These steps are not uncommon and many sites implement them to reduce bandwidth wasted on bad BOTS as well as protect their sites from spammers and hackers.

4 Rules For BOTS to follow


1. Look at the Robots.txt file and follow the rules

If you don't even bother looking at this file (and I know because I log those that do) then you have broken the most basic rule that all BOTS should follow.

If you can't follow even the most basic rule then you will be given a ban or 403 ASAP.

To see how easy it is to make a BOT that can read and parse a Robots.txt file please read this article (and this is some very basic code I knocked up in an hour or so)

How to write code to parse a Robots.txt file (including the sitemap directive).


2. Identify yourself correctly

Whilst it may not be set in stone, there is a "standard" for BOTS to identify themselves correctly in their user-agents and all proper SERPS and Crawlers will supply a correct user-agent.

If you look at some common ones such as Google or BING or a Twitter BOT we can see a common theme.

Mozilla/5.0 (compatible; Googlebot/2.1; +http://www.google.com/bot.html)
Mozilla/5.0 (compatible;bingbot/2.0;+http://www.bing.com/bingbot.htm)
Mozilla/5.0 (compatible; TweetedTimes Bot/1.0; +http://tweetedtimes.com)

They all:
-Provide information on the browser compatibility e.g Mozilla/5.0.
-Provide their name e.g Googlebot, bingbot, TweetedTimes.
-Provide their version e.g 2.1, 2.0, 1.0
-Provide a URL where we can find out information about the BOT and what it does e.g http://www.google.com/bot.htmlhttp://www.bing.com/bingbot.htm and http://tweetedtimes.com

On the systems I control and on many others that use common intrusion detection systems at firewalls and system level (even WordPress plugins).

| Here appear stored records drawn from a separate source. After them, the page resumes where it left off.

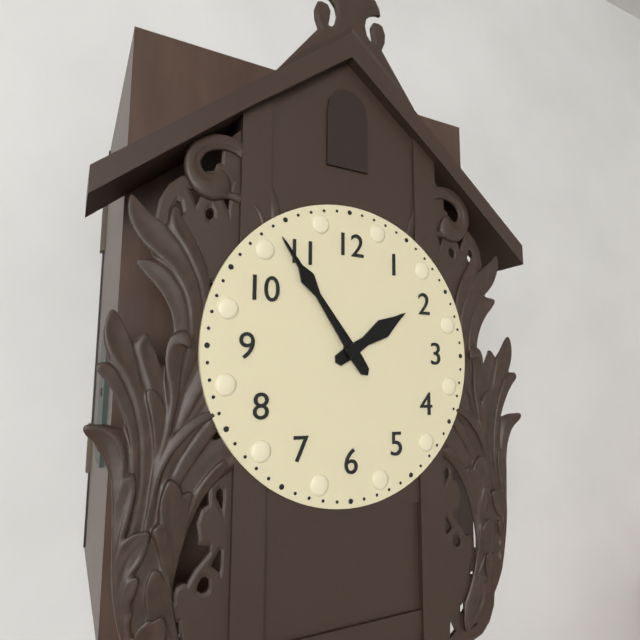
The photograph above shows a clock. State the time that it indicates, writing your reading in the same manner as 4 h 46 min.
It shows 1 h 54 min
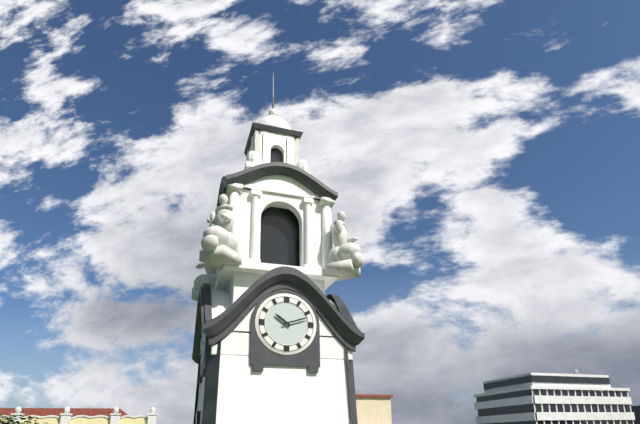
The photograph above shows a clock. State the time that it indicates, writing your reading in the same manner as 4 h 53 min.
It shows 10 h 12 min
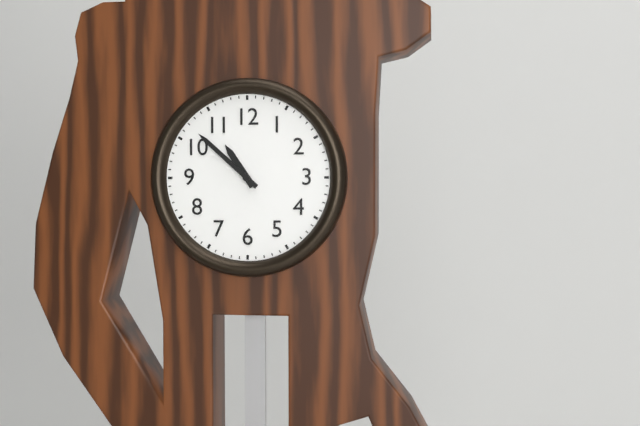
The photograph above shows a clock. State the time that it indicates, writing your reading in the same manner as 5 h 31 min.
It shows 10 h 52 min
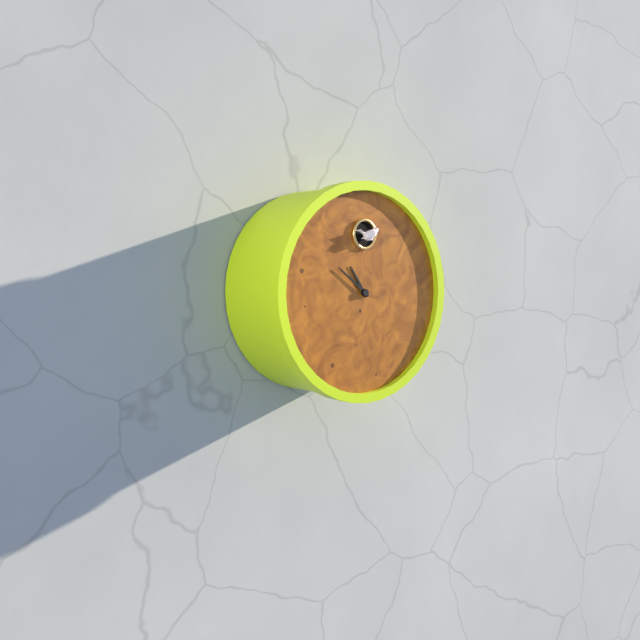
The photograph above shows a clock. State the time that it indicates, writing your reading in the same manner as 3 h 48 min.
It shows 10 h 51 min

Having a blank user-agent or a short one that doesn't contain a link or email address is enough to get a 403 or ban.

At the very least a BOT should provide some way to let the site owner find out who owns the BOT and what the BOT does.

Having a user-agent of "C4BOT" or "Oodlebot" is just not good enough.

If you are a new crawler identify yourself so that I can search for your URL and see whether I should ban you or not. If you don't identify yourself I will ban you!


3. Set up a Reverse DNS Entry

I am now using the "standard" way of validating crawlers against the IP address they crawl from.

This involves doing a reverse DNS lookup with the IP used by the bot.

If you haven't got this setup then tough luck. If you have then I will do a forward DNS to make sure the IP is registered with the host name.

I think most big crawlers are starting to come on board with this way of doing things now. Plus it is a great way to identify correctly that GoogleBot is really GoogleBot, especially when the use of user-agent switcher tools are so common nowadays.

I also have a lookup table of IP/user-agents for the big crawlers I allow. However if GoogleBot or BING start using new IP addresses that I don't know about the only way I can correctly identify them (especially after experiencing GoogleBOT hacking my site) is by doing this 2 step DNS verification routine.


4. Job Raping / Scraping is not allowed under any circumstances. 

If you are crawling my system then you must have permission from each site owner as well as me to do this.

I have had bots hit tiny weeny itsy bitsy jobboards with only 30 jobs have up to 400,000 page loads a day because of scrapers, email harvesters and bad bots.

This is bandwidth you should not be taking up and if you are a proper job aggregator like Indeed, JobsUK, GoogleBase then you should accept XML feeds of the jobs from the sites who want their jobs to appear on your site.

Having permission from the clients (recruiters/employers) on the site is not good enough as they do not own the content the site owner does. From what I have seen the only job aggregators who crawl rather than accept feeds are those who can't for whatever reason get the jobs the correct way.

I have put automated traffic analysis reports into my systems that let me know at regular intervals which bots are visiting me, which visitors are heavy hitting and which are spoofing, hacking, raping and other forms of content pillaging.

It really is like an arms race from the cold war and I am banning bots every day of the week for breaking these 4 simple to follow rules.

If you are legitimate bot then its not too hard to come up with a user-agent that identifies yourself correctly, set up a reverse DNS entry, follow the robots.txt rules and don't visit my site everyday crawling every single page!